#### EXERCISE AIM:
Skip the pictures, and retype the data below in full, exactly.

*** Opening of COLLECTED DATA ***

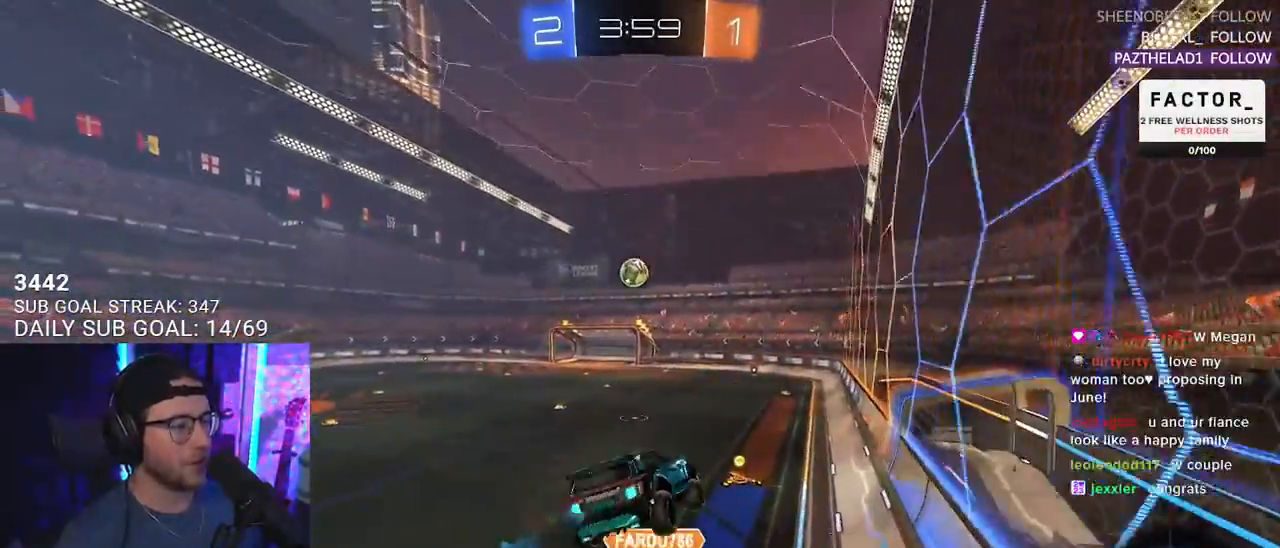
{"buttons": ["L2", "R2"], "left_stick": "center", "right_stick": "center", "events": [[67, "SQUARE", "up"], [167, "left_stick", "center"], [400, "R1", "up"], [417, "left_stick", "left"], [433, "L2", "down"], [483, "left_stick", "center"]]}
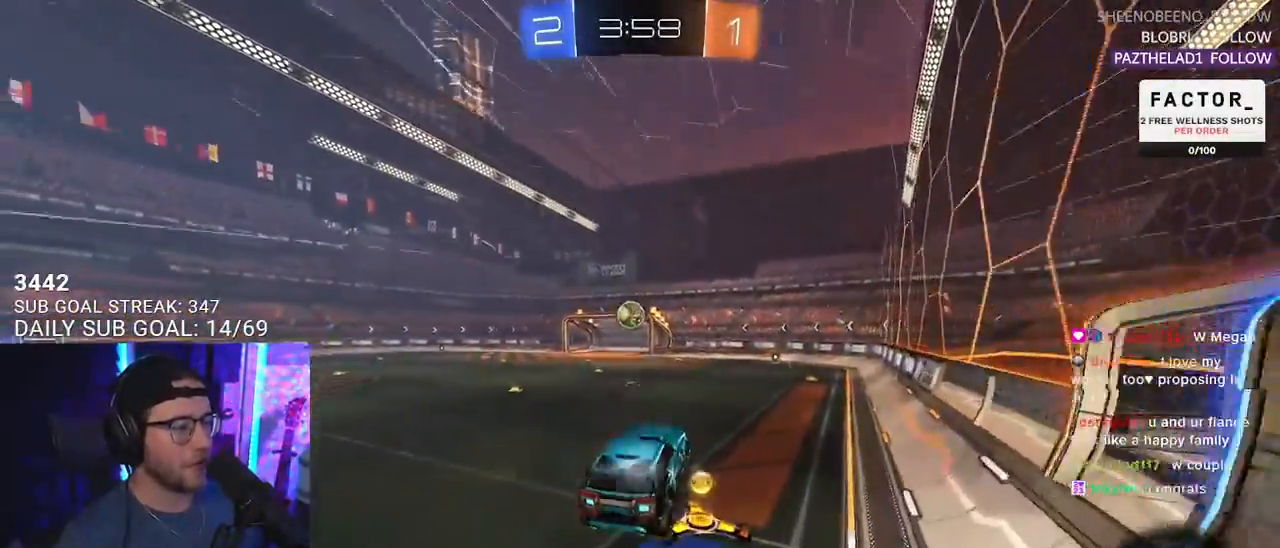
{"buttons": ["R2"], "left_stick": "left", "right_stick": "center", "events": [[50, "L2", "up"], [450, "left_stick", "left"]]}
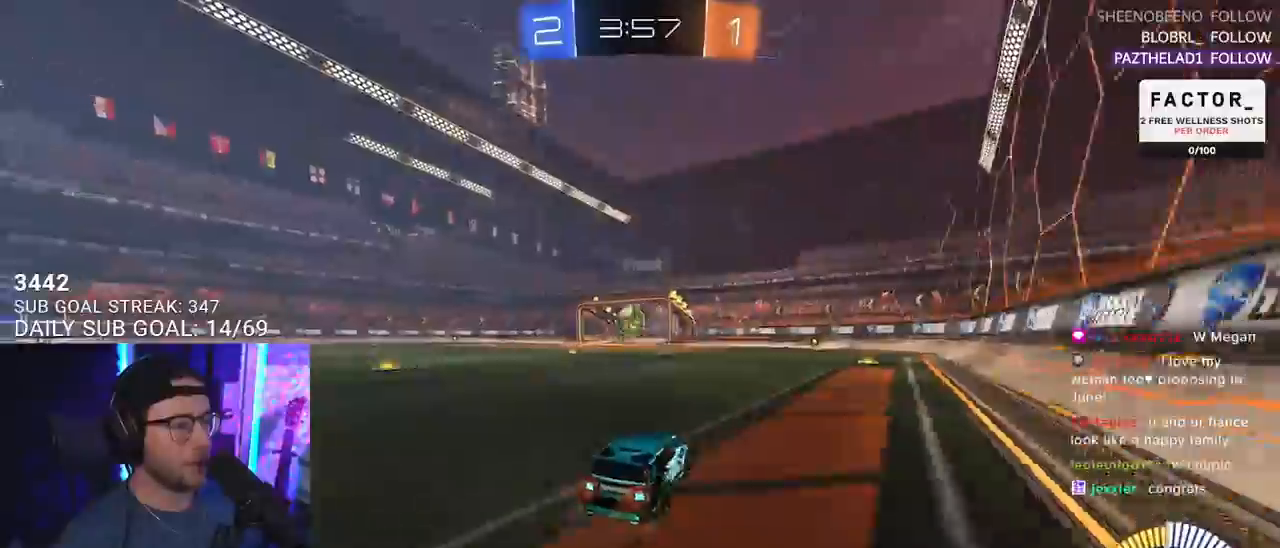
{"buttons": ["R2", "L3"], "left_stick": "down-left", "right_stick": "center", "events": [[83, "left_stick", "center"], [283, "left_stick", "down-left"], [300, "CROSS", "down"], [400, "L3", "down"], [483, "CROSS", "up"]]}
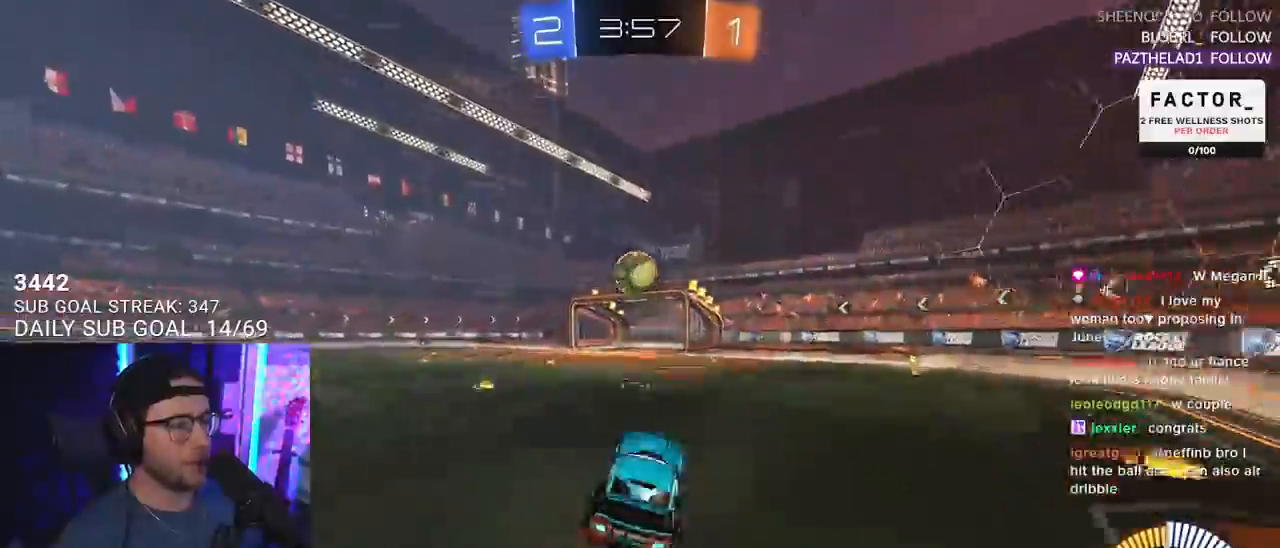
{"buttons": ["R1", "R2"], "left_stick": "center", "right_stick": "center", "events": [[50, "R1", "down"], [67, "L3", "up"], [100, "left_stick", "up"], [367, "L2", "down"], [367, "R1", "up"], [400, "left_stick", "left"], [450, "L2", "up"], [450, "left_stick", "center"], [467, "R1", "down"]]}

*** Close of COLLECTED DATA ***

#### THE COMPLETED TASK:
{"buttons": ["L2", "R2"], "left_stick": "center", "right_stick": "center", "events": [[67, "SQUARE", "up"], [167, "left_stick", "center"], [400, "R1", "up"], [417, "left_stick", "left"], [433, "L2", "down"], [483, "left_stick", "center"]]}
{"buttons": ["R2"], "left_stick": "left", "right_stick": "center", "events": [[50, "L2", "up"], [450, "left_stick", "left"]]}
{"buttons": ["R2", "L3"], "left_stick": "down-left", "right_stick": "center", "events": [[83, "left_stick", "center"], [283, "left_stick", "down-left"], [300, "CROSS", "down"], [400, "L3", "down"], [483, "CROSS", "up"]]}
{"buttons": ["R1", "R2"], "left_stick": "center", "right_stick": "center", "events": [[50, "R1", "down"], [67, "L3", "up"], [100, "left_stick", "up"], [367, "L2", "down"], [367, "R1", "up"], [400, "left_stick", "left"], [450, "L2", "up"], [450, "left_stick", "center"], [467, "R1", "down"]]}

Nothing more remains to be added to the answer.